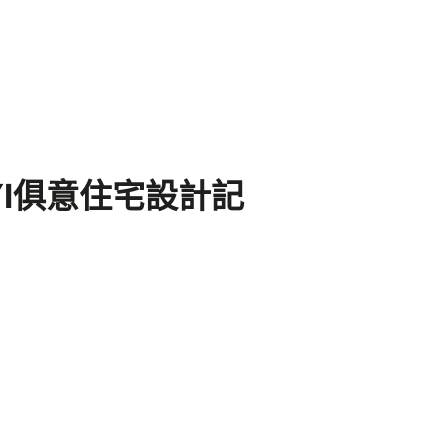
YI俱意住宅設計記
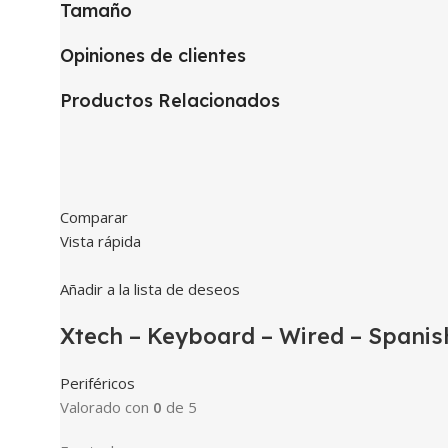
Tamaño
Opiniones de clientes
Productos Relacionados
Comparar
Vista rápida
Añadir a la lista de deseos
Xtech – Keyboard – Wired – Spanis
Periféricos
Valorado con
0
de 5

........

**Problem to work on:**
Beginning with the line containing "Productos Relacionados" and ending with the last line of the listing above, return every line exactly and nothing else.

**Reply to the task:**
Productos Relacionados
Comparar
Vista rápida
Añadir a la lista de deseos
Xtech – Keyboard – Wired – Spanis
Periféricos
Valorado con
0
de 5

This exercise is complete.